- Opening Delimiter -
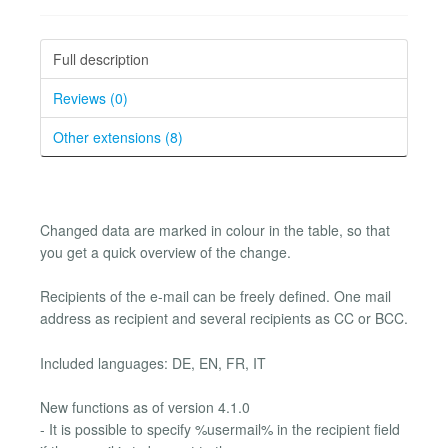
Full description
Reviews (0)
Other extensions (8)
Changed data are marked in colour in the table, so that
you get a quick overview of the change.
Recipients of the e-mail can be freely defined. One mail
address as recipient and several recipients as CC or BCC.
Included languages: DE, EN, FR, IT
New functions as of version 4.1.0
- It is possible to specify %usermail% in the recipient field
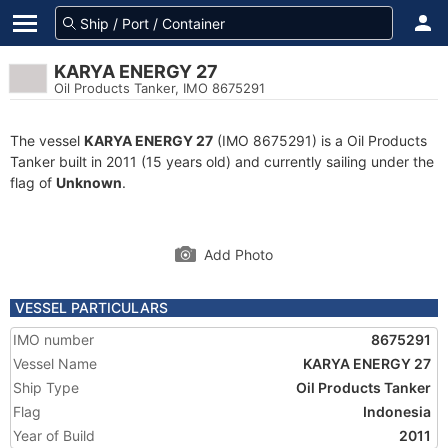
KARYA ENERGY 27
Oil Products Tanker, IMO 8675291
The vessel
KARYA ENERGY 27
(IMO 8675291) is a Oil Products
Tanker built in 2011 (15 years old) and currently sailing under the
flag of
Unknown
.
Add Photo
VESSEL PARTICULARS
IMO number
8675291
Vessel Name
KARYA ENERGY 27
Ship Type
Oil Products Tanker
Flag
Indonesia
Year of Build
2011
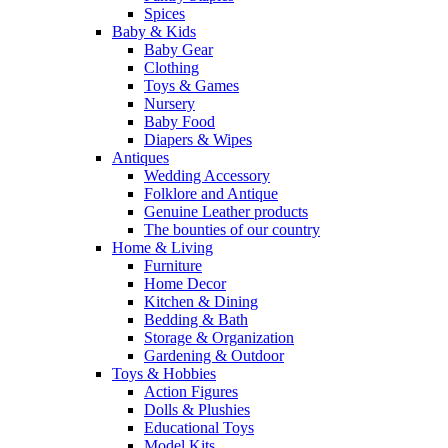
Spices
Baby & Kids
Baby Gear
Clothing
Toys & Games
Nursery
Baby Food
Diapers & Wipes
Antiques
Wedding Accessory
Folklore and Antique
Genuine Leather products
The bounties of our country
Home & Living
Furniture
Home Decor
Kitchen & Dining
Bedding & Bath
Storage & Organization
Gardening & Outdoor
Toys & Hobbies
Action Figures
Dolls & Plushies
Educational Toys
Model Kits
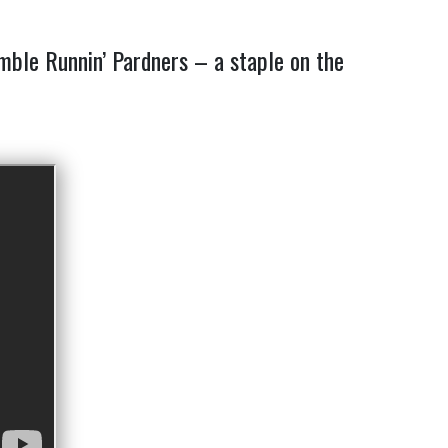
emble Runnin’ Pardners – a staple on the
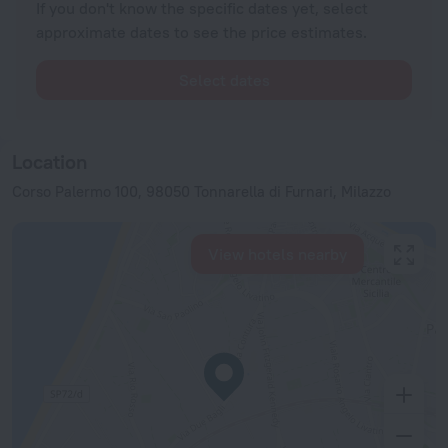
If you don't know the specific dates yet, select
approximate dates to see the price estimates.
Select dates
Location
Corso Palermo 100, 98050 Tonnarella di Furnari, Milazzo
View hotels nearby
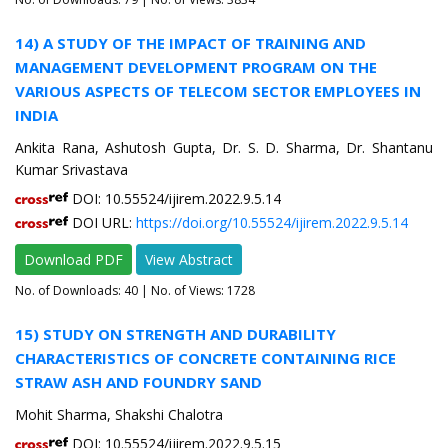
14) A STUDY OF THE IMPACT OF TRAINING AND
MANAGEMENT DEVELOPMENT PROGRAM ON THE
VARIOUS ASPECTS OF TELECOM SECTOR EMPLOYEES IN
INDIA
Ankita Rana, Ashutosh Gupta, Dr. S. D. Sharma, Dr. Shantanu
Kumar Srivastava
DOI: 10.55524/ijirem.2022.9.5.14
DOI URL:
https://doi.org/10.55524/ijirem.2022.9.5.14
Download PDF
View Abstract
No. of Downloads:
40
| No. of Views: 1728
15) STUDY ON STRENGTH AND DURABILITY
CHARACTERISTICS OF CONCRETE CONTAINING RICE
STRAW ASH AND FOUNDRY SAND
Mohit Sharma, Shakshi Chalotra
DOI: 10.55524/ijirem.2022.9.5.15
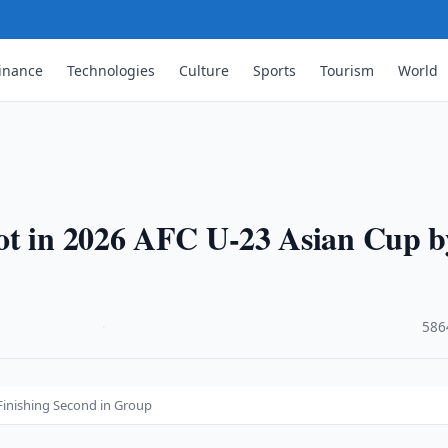
inance
Technologies
Culture
Sports
Tourism
World
ot in 2026 AFC U-23 Asian Cup b
·
586
Finishing Second in Group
- Closing Delimiter -
> TASK DIRECTIONS: Please copy out the lines from the start of the listing above through the line holding "- It is possible", both ends included, and leave the pictures out of your answer.

> ANSWER SECTION:
Full description
Reviews (0)
Other extensions (8)
Changed data are marked in colour in the table, so that
you get a quick overview of the change.
Recipients of the e-mail can be freely defined. One mail
address as recipient and several recipients as CC or BCC.
Included languages: DE, EN, FR, IT
New functions as of version 4.1.0
- It is possible to specify %usermail% in the recipient field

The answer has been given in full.